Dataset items
· · · ·
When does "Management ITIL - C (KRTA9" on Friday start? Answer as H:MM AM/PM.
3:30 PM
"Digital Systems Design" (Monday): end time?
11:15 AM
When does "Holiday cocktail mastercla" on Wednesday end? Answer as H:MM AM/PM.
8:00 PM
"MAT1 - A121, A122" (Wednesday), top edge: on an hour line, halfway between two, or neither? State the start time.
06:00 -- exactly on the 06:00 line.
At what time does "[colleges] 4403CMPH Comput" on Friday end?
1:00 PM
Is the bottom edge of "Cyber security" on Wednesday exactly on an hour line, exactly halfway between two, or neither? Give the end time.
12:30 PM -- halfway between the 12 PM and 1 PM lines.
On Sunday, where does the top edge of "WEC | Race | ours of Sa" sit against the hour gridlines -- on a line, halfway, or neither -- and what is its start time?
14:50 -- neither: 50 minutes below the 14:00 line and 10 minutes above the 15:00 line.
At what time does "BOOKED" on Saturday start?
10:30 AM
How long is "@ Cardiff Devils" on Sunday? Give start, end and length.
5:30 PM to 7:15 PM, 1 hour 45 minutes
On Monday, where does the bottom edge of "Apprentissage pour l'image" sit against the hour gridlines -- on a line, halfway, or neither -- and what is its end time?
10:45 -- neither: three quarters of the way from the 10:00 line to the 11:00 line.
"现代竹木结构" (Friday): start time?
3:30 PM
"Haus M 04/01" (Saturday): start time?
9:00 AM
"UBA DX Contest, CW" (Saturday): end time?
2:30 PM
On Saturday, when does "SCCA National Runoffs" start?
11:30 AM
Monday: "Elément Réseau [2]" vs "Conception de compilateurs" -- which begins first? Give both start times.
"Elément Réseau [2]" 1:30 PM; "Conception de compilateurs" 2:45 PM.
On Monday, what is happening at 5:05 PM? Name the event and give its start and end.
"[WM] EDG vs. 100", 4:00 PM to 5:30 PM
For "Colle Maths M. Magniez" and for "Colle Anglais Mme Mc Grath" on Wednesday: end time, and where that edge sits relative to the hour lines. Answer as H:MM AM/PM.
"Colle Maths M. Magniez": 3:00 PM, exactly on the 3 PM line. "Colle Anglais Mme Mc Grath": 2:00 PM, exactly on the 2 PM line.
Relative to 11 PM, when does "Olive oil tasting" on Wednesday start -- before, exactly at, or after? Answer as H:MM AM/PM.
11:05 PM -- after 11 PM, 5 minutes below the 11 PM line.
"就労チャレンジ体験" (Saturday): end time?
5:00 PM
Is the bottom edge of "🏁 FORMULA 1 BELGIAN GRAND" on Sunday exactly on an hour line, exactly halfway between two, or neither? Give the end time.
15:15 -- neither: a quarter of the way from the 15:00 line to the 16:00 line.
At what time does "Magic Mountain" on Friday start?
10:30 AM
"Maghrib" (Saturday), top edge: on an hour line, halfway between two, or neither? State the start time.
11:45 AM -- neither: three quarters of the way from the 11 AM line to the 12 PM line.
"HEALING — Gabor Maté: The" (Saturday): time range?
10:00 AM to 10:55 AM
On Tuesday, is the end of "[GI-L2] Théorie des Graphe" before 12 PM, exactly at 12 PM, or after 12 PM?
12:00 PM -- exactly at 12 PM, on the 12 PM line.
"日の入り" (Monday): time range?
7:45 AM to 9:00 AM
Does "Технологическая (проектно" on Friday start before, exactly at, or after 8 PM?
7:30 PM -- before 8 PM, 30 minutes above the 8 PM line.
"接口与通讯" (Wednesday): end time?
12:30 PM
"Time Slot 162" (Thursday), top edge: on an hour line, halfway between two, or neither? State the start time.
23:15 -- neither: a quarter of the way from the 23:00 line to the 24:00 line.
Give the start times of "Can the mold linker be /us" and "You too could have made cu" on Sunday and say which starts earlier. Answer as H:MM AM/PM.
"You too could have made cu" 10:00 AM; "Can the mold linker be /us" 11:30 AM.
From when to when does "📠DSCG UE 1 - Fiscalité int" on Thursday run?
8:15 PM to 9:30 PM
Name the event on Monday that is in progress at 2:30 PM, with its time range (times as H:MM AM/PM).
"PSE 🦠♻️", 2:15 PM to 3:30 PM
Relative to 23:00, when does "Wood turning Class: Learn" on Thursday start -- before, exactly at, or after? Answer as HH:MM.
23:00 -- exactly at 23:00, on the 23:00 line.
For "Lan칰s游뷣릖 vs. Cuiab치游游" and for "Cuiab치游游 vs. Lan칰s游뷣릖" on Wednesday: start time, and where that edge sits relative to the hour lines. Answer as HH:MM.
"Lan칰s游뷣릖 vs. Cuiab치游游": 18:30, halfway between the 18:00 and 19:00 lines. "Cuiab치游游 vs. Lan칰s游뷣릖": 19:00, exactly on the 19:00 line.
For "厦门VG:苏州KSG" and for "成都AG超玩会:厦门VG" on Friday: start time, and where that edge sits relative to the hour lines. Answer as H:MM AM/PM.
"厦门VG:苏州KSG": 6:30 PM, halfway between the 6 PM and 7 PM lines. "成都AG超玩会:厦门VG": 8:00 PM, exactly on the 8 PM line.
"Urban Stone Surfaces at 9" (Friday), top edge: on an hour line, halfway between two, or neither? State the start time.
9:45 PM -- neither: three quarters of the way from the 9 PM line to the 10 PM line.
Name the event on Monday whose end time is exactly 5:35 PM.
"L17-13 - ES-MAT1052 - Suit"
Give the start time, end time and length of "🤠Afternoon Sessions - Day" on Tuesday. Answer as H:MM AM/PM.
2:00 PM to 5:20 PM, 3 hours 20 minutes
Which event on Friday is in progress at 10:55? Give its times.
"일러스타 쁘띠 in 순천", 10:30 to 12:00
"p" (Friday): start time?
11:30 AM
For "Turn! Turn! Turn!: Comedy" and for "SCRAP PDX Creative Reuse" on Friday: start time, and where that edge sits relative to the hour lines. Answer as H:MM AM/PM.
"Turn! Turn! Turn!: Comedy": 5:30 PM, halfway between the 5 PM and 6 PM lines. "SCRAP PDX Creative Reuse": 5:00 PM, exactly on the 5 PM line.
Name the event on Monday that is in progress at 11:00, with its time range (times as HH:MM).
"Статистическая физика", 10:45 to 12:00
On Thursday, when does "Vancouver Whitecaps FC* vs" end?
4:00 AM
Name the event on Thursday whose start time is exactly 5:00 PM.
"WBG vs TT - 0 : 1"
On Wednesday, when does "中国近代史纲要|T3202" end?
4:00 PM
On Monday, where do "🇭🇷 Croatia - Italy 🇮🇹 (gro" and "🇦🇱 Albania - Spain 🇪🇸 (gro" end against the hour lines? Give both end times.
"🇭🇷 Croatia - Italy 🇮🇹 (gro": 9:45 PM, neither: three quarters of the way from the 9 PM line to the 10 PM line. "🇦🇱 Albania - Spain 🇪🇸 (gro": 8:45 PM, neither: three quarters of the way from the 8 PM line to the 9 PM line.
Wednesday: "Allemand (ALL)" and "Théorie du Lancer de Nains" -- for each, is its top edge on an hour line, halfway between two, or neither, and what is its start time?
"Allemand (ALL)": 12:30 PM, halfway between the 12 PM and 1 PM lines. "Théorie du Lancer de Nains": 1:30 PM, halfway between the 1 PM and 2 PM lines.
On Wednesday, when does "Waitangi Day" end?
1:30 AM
· · · ·
◆ TASK TO COMPLETE ◆
Please extract all of the lines above word for word, keeping them in their original order.

◆ RESULT OF THE EXERCISE ◆
When does "Management ITIL - C (KRTA9" on Friday start? Answer as H:MM AM/PM.
3:30 PM
"Digital Systems Design" (Monday): end time?
11:15 AM
When does "Holiday cocktail mastercla" on Wednesday end? Answer as H:MM AM/PM.
8:00 PM
"MAT1 - A121, A122" (Wednesday), top edge: on an hour line, halfway between two, or neither? State the start time.
06:00 -- exactly on the 06:00 line.
At what time does "[colleges] 4403CMPH Comput" on Friday end?
1:00 PM
Is the bottom edge of "Cyber security" on Wednesday exactly on an hour line, exactly halfway between two, or neither? Give the end time.
12:30 PM -- halfway between the 12 PM and 1 PM lines.
On Sunday, where does the top edge of "WEC | Race | ours of Sa" sit against the hour gridlines -- on a line, halfway, or neither -- and what is its start time?
14:50 -- neither: 50 minutes below the 14:00 line and 10 minutes above the 15:00 line.
At what time does "BOOKED" on Saturday start?
10:30 AM
How long is "@ Cardiff Devils" on Sunday? Give start, end and length.
5:30 PM to 7:15 PM, 1 hour 45 minutes
On Monday, where does the bottom edge of "Apprentissage pour l'image" sit against the hour gridlines -- on a line, halfway, or neither -- and what is its end time?
10:45 -- neither: three quarters of the way from the 10:00 line to the 11:00 line.
"现代竹木结构" (Friday): start time?
3:30 PM
"Haus M 04/01" (Saturday): start time?
9:00 AM
"UBA DX Contest, CW" (Saturday): end time?
2:30 PM
On Saturday, when does "SCCA National Runoffs" start?
11:30 AM
Monday: "Elément Réseau [2]" vs "Conception de compilateurs" -- which begins first? Give both start times.
"Elément Réseau [2]" 1:30 PM; "Conception de compilateurs" 2:45 PM.
On Monday, what is happening at 5:05 PM? Name the event and give its start and end.
"[WM] EDG vs. 100", 4:00 PM to 5:30 PM
For "Colle Maths M. Magniez" and for "Colle Anglais Mme Mc Grath" on Wednesday: end time, and where that edge sits relative to the hour lines. Answer as H:MM AM/PM.
"Colle Maths M. Magniez": 3:00 PM, exactly on the 3 PM line. "Colle Anglais Mme Mc Grath": 2:00 PM, exactly on the 2 PM line.
Relative to 11 PM, when does "Olive oil tasting" on Wednesday start -- before, exactly at, or after? Answer as H:MM AM/PM.
11:05 PM -- after 11 PM, 5 minutes below the 11 PM line.
"就労チャレンジ体験" (Saturday): end time?
5:00 PM
Is the bottom edge of "🏁 FORMULA 1 BELGIAN GRAND" on Sunday exactly on an hour line, exactly halfway between two, or neither? Give the end time.
15:15 -- neither: a quarter of the way from the 15:00 line to the 16:00 line.
At what time does "Magic Mountain" on Friday start?
10:30 AM
"Maghrib" (Saturday), top edge: on an hour line, halfway between two, or neither? State the start time.
11:45 AM -- neither: three quarters of the way from the 11 AM line to the 12 PM line.
"HEALING — Gabor Maté: The" (Saturday): time range?
10:00 AM to 10:55 AM
On Tuesday, is the end of "[GI-L2] Théorie des Graphe" before 12 PM, exactly at 12 PM, or after 12 PM?
12:00 PM -- exactly at 12 PM, on the 12 PM line.
"日の入り" (Monday): time range?
7:45 AM to 9:00 AM
Does "Технологическая (проектно" on Friday start before, exactly at, or after 8 PM?
7:30 PM -- before 8 PM, 30 minutes above the 8 PM line.
"接口与通讯" (Wednesday): end time?
12:30 PM
"Time Slot 162" (Thursday), top edge: on an hour line, halfway between two, or neither? State the start time.
23:15 -- neither: a quarter of the way from the 23:00 line to the 24:00 line.
Give the start times of "Can the mold linker be /us" and "You too could have made cu" on Sunday and say which starts earlier. Answer as H:MM AM/PM.
"You too could have made cu" 10:00 AM; "Can the mold linker be /us" 11:30 AM.
From when to when does "📠DSCG UE 1 - Fiscalité int" on Thursday run?
8:15 PM to 9:30 PM
Name the event on Monday that is in progress at 2:30 PM, with its time range (times as H:MM AM/PM).
"PSE 🦠♻️", 2:15 PM to 3:30 PM
Relative to 23:00, when does "Wood turning Class: Learn" on Thursday start -- before, exactly at, or after? Answer as HH:MM.
23:00 -- exactly at 23:00, on the 23:00 line.
For "Lan칰s游뷣릖 vs. Cuiab치游游" and for "Cuiab치游游 vs. Lan칰s游뷣릖" on Wednesday: start time, and where that edge sits relative to the hour lines. Answer as HH:MM.
"Lan칰s游뷣릖 vs. Cuiab치游游": 18:30, halfway between the 18:00 and 19:00 lines. "Cuiab치游游 vs. Lan칰s游뷣릖": 19:00, exactly on the 19:00 line.
For "厦门VG:苏州KSG" and for "成都AG超玩会:厦门VG" on Friday: start time, and where that edge sits relative to the hour lines. Answer as H:MM AM/PM.
"厦门VG:苏州KSG": 6:30 PM, halfway between the 6 PM and 7 PM lines. "成都AG超玩会:厦门VG": 8:00 PM, exactly on the 8 PM line.
"Urban Stone Surfaces at 9" (Friday), top edge: on an hour line, halfway between two, or neither? State the start time.
9:45 PM -- neither: three quarters of the way from the 9 PM line to the 10 PM line.
Name the event on Monday whose end time is exactly 5:35 PM.
"L17-13 - ES-MAT1052 - Suit"
Give the start time, end time and length of "🤠Afternoon Sessions - Day" on Tuesday. Answer as H:MM AM/PM.
2:00 PM to 5:20 PM, 3 hours 20 minutes
Which event on Friday is in progress at 10:55? Give its times.
"일러스타 쁘띠 in 순천", 10:30 to 12:00
"p" (Friday): start time?
11:30 AM
For "Turn! Turn! Turn!: Comedy" and for "SCRAP PDX Creative Reuse" on Friday: start time, and where that edge sits relative to the hour lines. Answer as H:MM AM/PM.
"Turn! Turn! Turn!: Comedy": 5:30 PM, halfway between the 5 PM and 6 PM lines. "SCRAP PDX Creative Reuse": 5:00 PM, exactly on the 5 PM line.
Name the event on Monday that is in progress at 11:00, with its time range (times as HH:MM).
"Статистическая физика", 10:45 to 12:00
On Thursday, when does "Vancouver Whitecaps FC* vs" end?
4:00 AM
Name the event on Thursday whose start time is exactly 5:00 PM.
"WBG vs TT - 0 : 1"
On Wednesday, when does "中国近代史纲要|T3202" end?
4:00 PM
On Monday, where do "🇭🇷 Croatia - Italy 🇮🇹 (gro" and "🇦🇱 Albania - Spain 🇪🇸 (gro" end against the hour lines? Give both end times.
"🇭🇷 Croatia - Italy 🇮🇹 (gro": 9:45 PM, neither: three quarters of the way from the 9 PM line to the 10 PM line. "🇦🇱 Albania - Spain 🇪🇸 (gro": 8:45 PM, neither: three quarters of the way from the 8 PM line to the 9 PM line.
Wednesday: "Allemand (ALL)" and "Théorie du Lancer de Nains" -- for each, is its top edge on an hour line, halfway between two, or neither, and what is its start time?
"Allemand (ALL)": 12:30 PM, halfway between the 12 PM and 1 PM lines. "Théorie du Lancer de Nains": 1:30 PM, halfway between the 1 PM and 2 PM lines.
On Wednesday, when does "Waitangi Day" end?
1:30 AM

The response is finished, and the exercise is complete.